Bear ($7.66): PROPWR fails. Legacy $150M EBITDA at 5x + equipment recovery = $7.66/share Base ($14.07): PROPWR reaches 400 MW by 2028. $300M total EBITDA at 7x, 135M shares = $14.07 Bull ($24.67): PROPWR reaches 1 GW by 2030. $500M EBITDA at 8x, 150M shares = $24.67

Probability-weighted value: $14.21 (25/50/25 bear/base/bull)


Phase 3: Moat Analysis

Moat Assessment: NARROW (Transitioning, Under Competitive Threat)

Legacy Completions: No durable moat. Commoditized service, low switching costs, minimal pricing power. Only advantages: Permian density and 5 FORCE electric fleets.

PROPWR Potential Moat:

Source Strength Duration Threat
Contracted Revenue (5-10yr) Moderate 5-10 yrs Low
Supply Chain Position Moderate 2-3 yrs HIGH (LBRT ordered more)
Permian E&P Relationships Moderate 3-5 yrs Moderate
Technology (gas/BESS hybrid) Weak 1-2 yrs HIGH (replicable)

Competitive Landscape:

Company MW Target Strategy
LBRT 500 MW by end-2026; 1+ GW by 2027 Diversified national
PUMP 240 MW committed; 750 by 2028 Permian-focused + 1 DC
Caterpillar OEM + own generation Direct customer access
IPPs (AES, NextEra) GW-scale Investment-grade, decades of experience

Moat Verdict: PROPWR could create a narrow moat through contracted revenues, but LBRT is moving faster at larger scale.

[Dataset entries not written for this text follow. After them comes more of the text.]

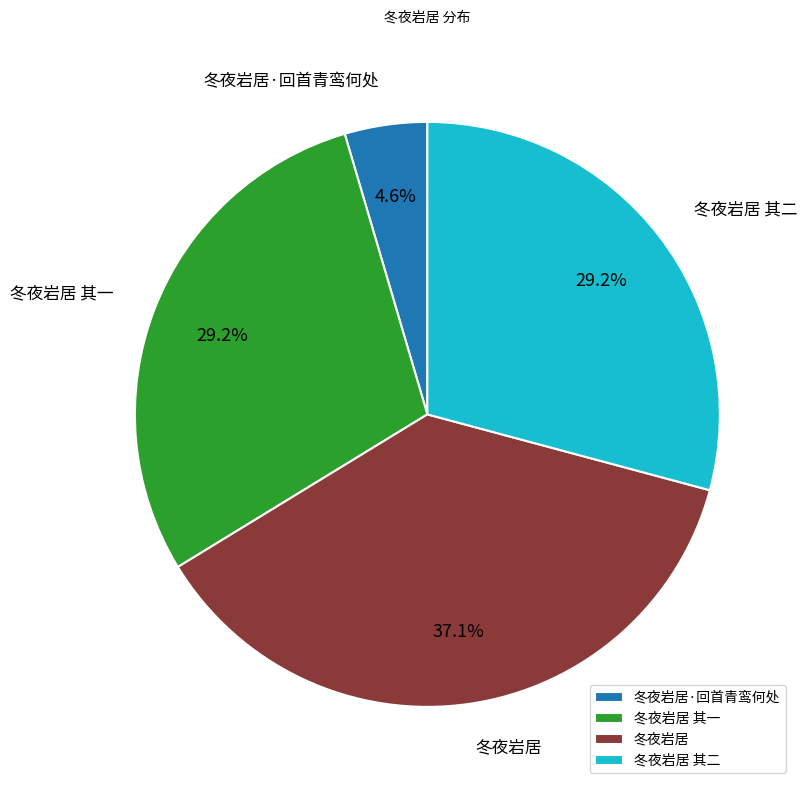

Which slice is the smallest?

冬夜岩居·回首青鸾何处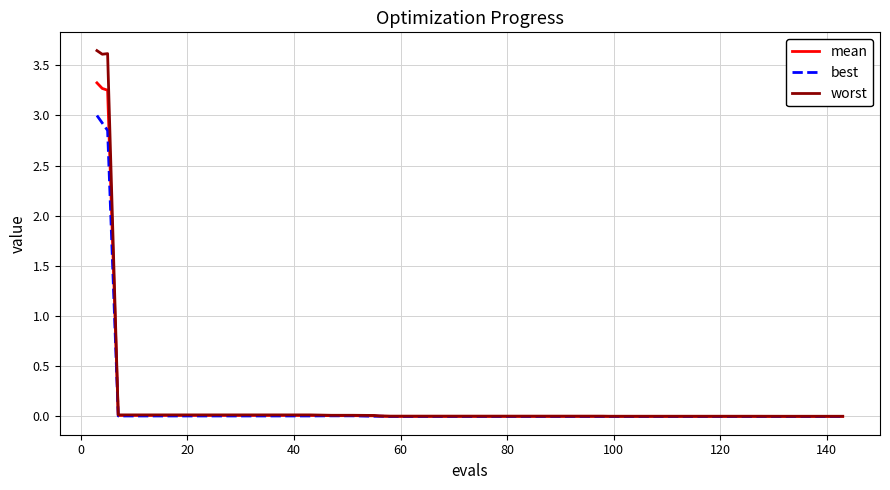

What is the highest value of the best series?

3.0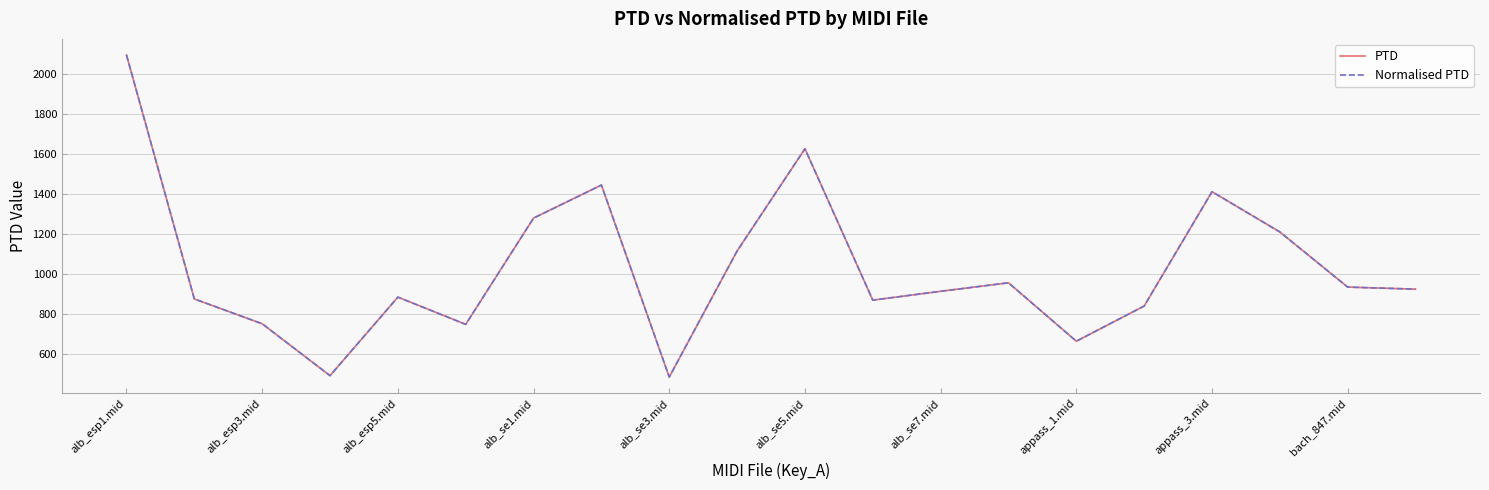

What is the highest value of the PTD series?

2096.5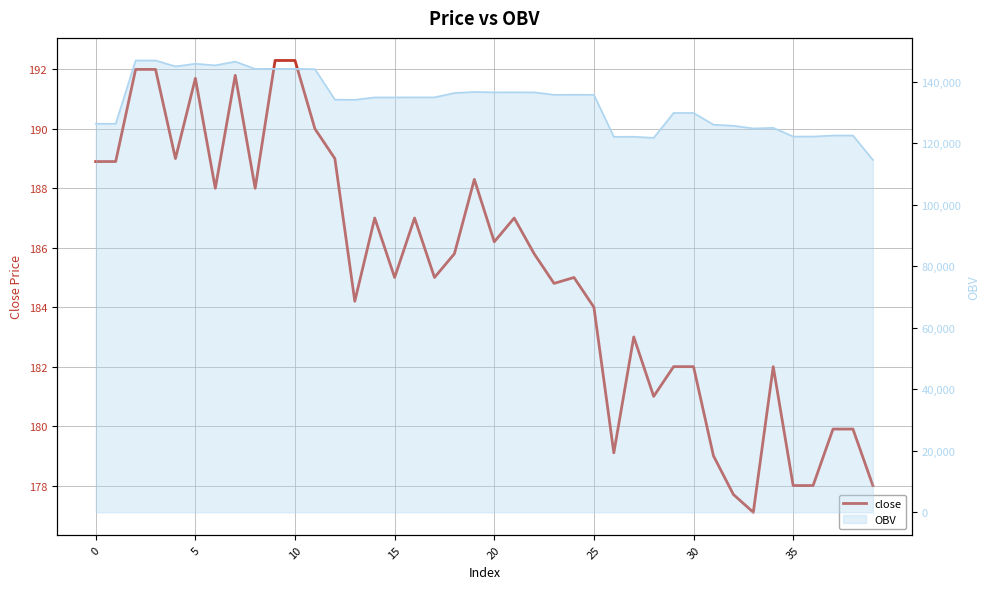

What is the value of the 35th point from the left?

182.0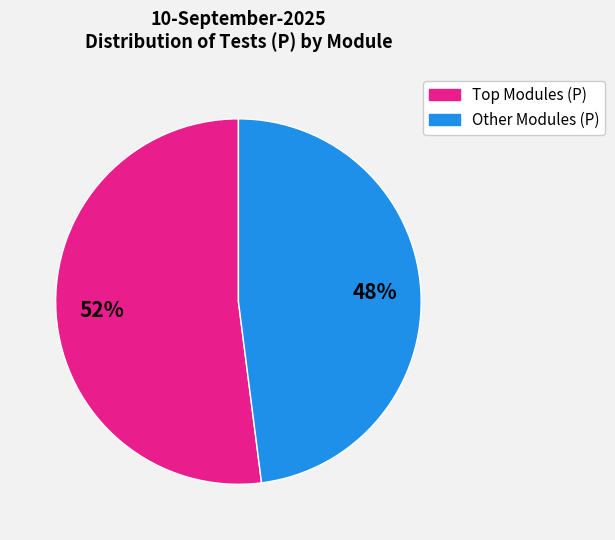

To the nearest percent, what is the difference between the largest and smallest slice percentages?

4%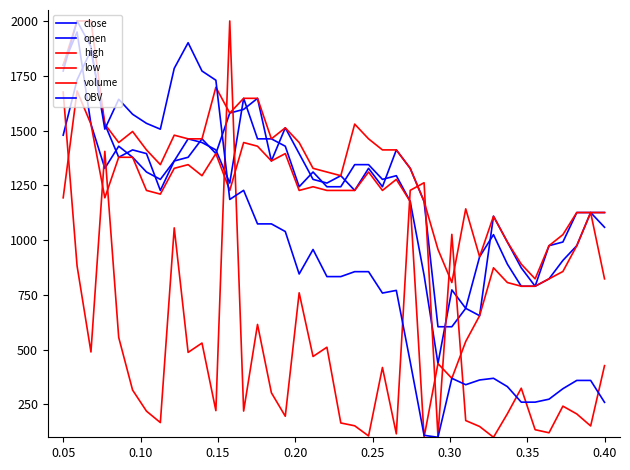

Does the chart have visible grid lines?

No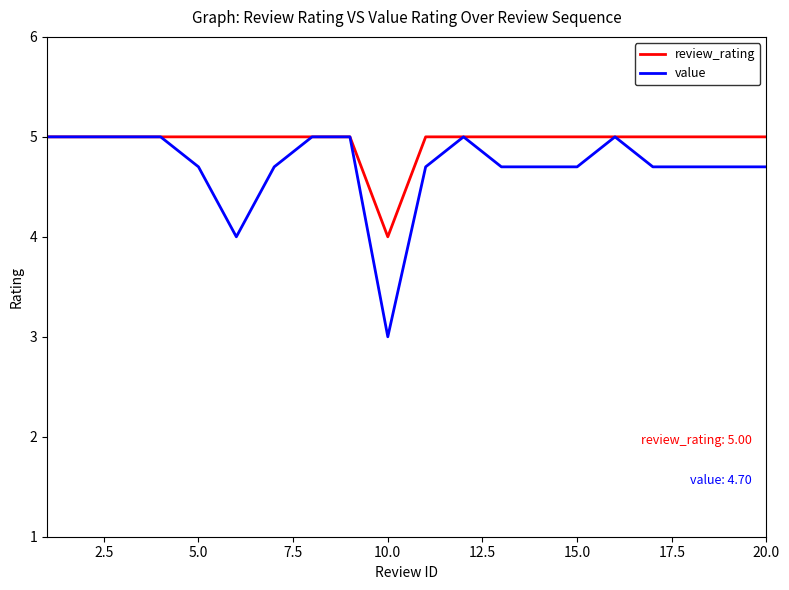

What is the minimum value shown in the chart?

3.0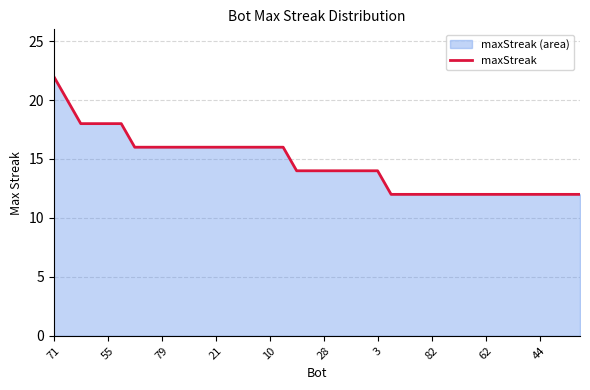

What is the maximum value shown in the chart?

22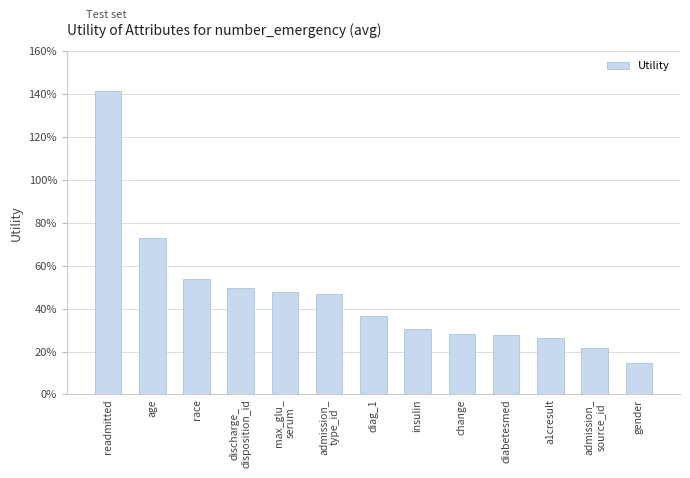

Rank the categories by value from lowest to highest.

gender, admission_
source_id, a1cresult, diabetesmed, change, insulin, diag_1, admission_
type_id, max_glu_
serum, discharge_
disposition_id, race, age, readmitted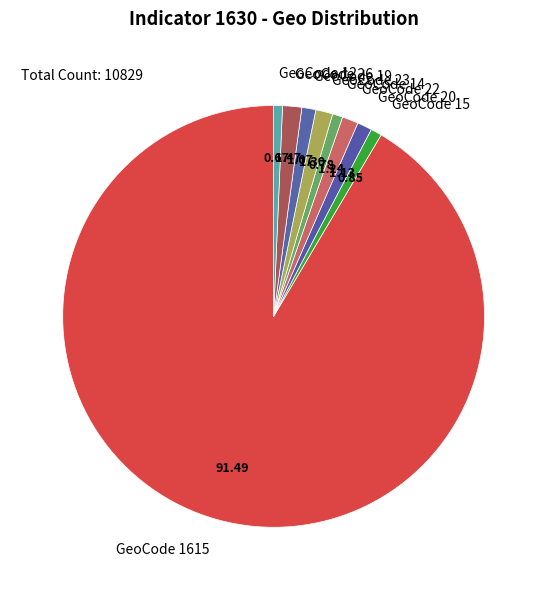

Approximately how many times larger is the value at GeoCode 14 compared to GeoCode 20?

0.7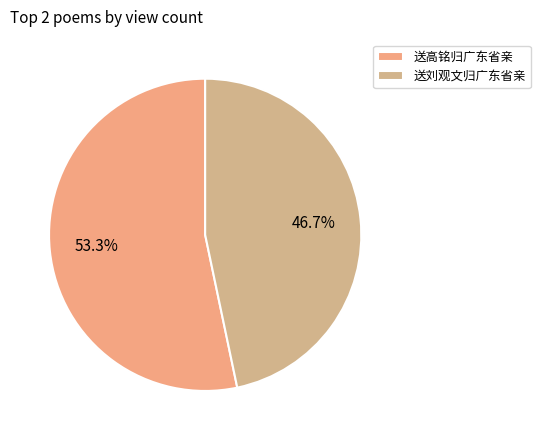

To the nearest percent, what is the difference between the 送刘观文归广东省亲 and 送高铭归广东省亲 slice percentages?

7%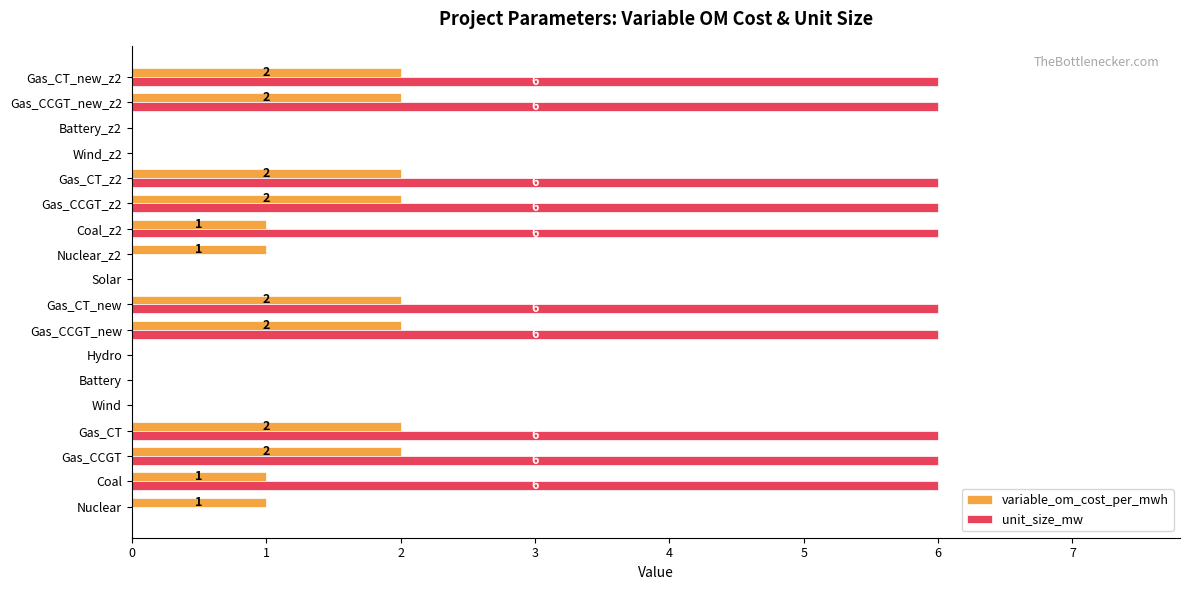

Which series has the widest spread of values?

unit_size_mw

The supply chain moat is eroding. PUMP's competitive position is weaker than it appeared 6 months ago.


Phase 4: Synthesis

Entry Prices

Level Price P/B EV/EBITDA Discount to FV Action
Strong Buy $7.50 0.76x 5.2x -47% 2-3% position
Accumulate $10.50 1.06x 6.8x -25% 1-2% position
Fair Value $14.07 1.42x 8.3x 0% Hold
Overvalued $18.00 1.81x 10.8x +28% Sell

Recommendation: WAIT

At $13.96, PUMP trades at approximately base-case fair value. Insufficient margin of safety given:

  1. Legacy business is structurally mediocre (never >8.6% ROE)
  2. PROPWR is pre-revenue with zero operating history
  3. LBRT is the bigger, faster-scaling competitor
  4. Dilution risk persists
  5. Stock has rallied 210% from 52-week low

Action Plan:

  • WAIT for pullback to $10-11 (accumulate zone)
  • Monitor Q1 2026 earnings (April 29) for PROPWR revenue
  • If PROPWR reports $10M+ EBITDA in any H2 2026 quarter, reassess at $13
  • If stock hits $7.50 on oil/macro selloff, initiate 2% position

Expected Return (5-Year from $13.96):

  • Base case: 0-3% annualized
  • Bull case: 12-15% annualized
  • Bear case: -12% annualized

Analysis based on: SEC 10-K filings (FY2020-FY2025), IR press releases (through April 2026), Q4 2025 earnings, AlphaVantage data, Dallas Fed Energy Survey Q1 2026, LBRT competitive intelligence, and PROPWR contract announcements.